Active Learning in Wikipedia

Aniruddh Nath

The goal of this project is to extend the KYLIN system's infobox generator by allowing it to ask questions to human users. It could be useful to get human feedback on low-confidence training examples. This would improve the accuracy of the sentence classifier and CRF extractor.
The other possibility is to have humans directly specify attributes. This information could also be incorporated into the training data, improving future extractions.
The central question is the choice of which queries to give which user. There are many factors that should affect this decision, probably including:
  • The confidence in the prior belief.
  • The 'usefulness' of the piece of data. For instance, common textbox items in popular pages are likely to be useful.
  • The edit history of the user.

Tentative Schedule

Milestone 1 (Feb 13)
The first thing to try is a simple heuristic approach to question selection. This system will probably pick questions independently, and assume that the answer to one query will not affect the utility of other queries. I'll try to fit this into the KYLIN system, and see how well this approach does.
Milestone 2 (Feb 27)
Depending on how well milestone 1 performs, it might be worth trying some more elaborate approach to question selection.
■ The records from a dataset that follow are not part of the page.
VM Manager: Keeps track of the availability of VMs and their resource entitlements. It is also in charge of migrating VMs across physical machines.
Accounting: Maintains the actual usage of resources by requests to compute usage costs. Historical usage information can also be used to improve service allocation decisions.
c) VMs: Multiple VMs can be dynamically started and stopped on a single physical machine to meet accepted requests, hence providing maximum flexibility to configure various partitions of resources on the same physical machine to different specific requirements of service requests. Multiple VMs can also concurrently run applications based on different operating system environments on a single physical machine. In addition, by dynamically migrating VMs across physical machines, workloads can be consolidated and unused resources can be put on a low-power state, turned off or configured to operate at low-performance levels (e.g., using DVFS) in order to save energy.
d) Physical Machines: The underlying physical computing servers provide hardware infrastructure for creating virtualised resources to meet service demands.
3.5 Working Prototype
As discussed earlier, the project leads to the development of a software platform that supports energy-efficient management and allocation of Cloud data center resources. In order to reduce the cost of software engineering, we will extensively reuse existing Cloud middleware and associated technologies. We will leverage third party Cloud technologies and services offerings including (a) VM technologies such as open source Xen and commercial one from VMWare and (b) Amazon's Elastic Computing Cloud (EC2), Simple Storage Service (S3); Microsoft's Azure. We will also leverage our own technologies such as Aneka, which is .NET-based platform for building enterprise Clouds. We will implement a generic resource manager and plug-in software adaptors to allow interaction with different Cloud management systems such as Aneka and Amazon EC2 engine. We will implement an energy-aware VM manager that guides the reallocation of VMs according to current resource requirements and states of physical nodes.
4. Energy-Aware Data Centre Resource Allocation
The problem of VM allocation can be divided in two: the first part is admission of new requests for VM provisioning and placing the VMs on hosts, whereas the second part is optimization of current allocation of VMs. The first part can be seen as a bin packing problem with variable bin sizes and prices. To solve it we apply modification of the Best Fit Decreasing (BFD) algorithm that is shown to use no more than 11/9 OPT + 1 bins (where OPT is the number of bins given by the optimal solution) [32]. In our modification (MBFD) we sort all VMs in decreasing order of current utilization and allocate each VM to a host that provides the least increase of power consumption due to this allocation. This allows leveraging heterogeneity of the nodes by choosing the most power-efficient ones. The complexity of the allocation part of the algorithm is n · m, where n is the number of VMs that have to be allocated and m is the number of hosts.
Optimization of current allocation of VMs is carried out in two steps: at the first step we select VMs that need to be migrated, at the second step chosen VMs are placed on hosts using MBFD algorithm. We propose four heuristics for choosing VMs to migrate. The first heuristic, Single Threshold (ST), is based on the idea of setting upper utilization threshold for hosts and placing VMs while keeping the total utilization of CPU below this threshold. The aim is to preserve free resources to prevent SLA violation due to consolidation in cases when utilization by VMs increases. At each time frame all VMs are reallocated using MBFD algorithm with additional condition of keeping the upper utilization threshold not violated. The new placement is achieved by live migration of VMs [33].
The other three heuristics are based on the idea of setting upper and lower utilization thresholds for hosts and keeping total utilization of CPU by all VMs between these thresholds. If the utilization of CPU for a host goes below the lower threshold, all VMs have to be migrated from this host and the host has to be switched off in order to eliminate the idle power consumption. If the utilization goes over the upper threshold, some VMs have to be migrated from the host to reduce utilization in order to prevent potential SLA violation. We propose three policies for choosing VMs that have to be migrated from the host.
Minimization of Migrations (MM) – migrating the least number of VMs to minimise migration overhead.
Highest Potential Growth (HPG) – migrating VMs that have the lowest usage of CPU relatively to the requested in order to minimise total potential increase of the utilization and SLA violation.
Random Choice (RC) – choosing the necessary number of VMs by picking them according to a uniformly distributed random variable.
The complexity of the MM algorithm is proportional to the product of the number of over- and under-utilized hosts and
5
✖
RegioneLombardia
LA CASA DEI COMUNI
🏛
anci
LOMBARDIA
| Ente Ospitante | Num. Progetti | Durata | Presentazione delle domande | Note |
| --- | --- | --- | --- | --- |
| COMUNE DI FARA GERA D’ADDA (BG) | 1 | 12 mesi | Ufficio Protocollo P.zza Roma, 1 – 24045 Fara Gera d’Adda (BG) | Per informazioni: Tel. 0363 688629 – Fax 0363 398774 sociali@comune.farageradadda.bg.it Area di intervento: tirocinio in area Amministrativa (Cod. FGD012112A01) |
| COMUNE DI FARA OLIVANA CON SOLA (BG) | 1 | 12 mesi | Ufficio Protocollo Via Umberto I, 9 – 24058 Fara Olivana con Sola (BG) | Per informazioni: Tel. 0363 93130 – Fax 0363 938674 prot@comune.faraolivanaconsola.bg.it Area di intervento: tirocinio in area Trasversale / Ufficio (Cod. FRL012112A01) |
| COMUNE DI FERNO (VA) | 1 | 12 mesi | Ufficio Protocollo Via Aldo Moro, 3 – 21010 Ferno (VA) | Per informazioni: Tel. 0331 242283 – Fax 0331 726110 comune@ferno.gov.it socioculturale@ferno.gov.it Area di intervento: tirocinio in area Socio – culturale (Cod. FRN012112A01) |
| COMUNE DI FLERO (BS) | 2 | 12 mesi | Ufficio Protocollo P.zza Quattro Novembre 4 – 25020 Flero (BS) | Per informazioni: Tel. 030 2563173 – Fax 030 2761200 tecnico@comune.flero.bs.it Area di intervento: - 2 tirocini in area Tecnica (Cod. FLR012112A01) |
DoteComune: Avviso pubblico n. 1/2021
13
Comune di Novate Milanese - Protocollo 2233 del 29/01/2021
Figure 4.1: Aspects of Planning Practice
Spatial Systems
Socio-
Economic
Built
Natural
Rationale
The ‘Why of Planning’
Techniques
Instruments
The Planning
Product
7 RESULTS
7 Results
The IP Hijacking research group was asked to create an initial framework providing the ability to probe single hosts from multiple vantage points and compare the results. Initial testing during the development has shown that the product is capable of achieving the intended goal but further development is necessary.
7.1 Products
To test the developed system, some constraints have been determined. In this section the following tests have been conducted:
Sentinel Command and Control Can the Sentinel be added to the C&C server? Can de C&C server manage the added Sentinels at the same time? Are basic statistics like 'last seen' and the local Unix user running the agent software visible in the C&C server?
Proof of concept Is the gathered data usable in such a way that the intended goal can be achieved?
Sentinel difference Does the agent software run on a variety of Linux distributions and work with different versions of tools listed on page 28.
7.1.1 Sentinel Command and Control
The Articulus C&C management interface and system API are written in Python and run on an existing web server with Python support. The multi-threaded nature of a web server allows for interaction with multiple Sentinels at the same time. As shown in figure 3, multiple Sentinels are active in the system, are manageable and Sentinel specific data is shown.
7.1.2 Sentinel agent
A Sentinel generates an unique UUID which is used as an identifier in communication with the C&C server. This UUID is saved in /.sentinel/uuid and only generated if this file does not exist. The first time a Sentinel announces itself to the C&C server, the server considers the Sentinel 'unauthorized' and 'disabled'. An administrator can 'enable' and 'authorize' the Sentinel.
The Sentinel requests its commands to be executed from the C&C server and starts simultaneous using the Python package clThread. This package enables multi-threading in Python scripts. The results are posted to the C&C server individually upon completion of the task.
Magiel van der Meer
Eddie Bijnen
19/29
For example, a decision-theoretic extension to the Alchemy system might be able to handle dependencies between queries better than the heuristic approach.
If, on the other hand, the heuristic approach seems to be sufficient, I could make the utility function consider more factors and see how they affect performance.

Evaluation

The KYLIN experiments will provide a starting point for the system's evaluation. It would be interesting to see how precision and recall change after a certain number of user queries.
The change in the utility value is also probably worth looking at, but that doesn't really tell us whether we chose a good utility function.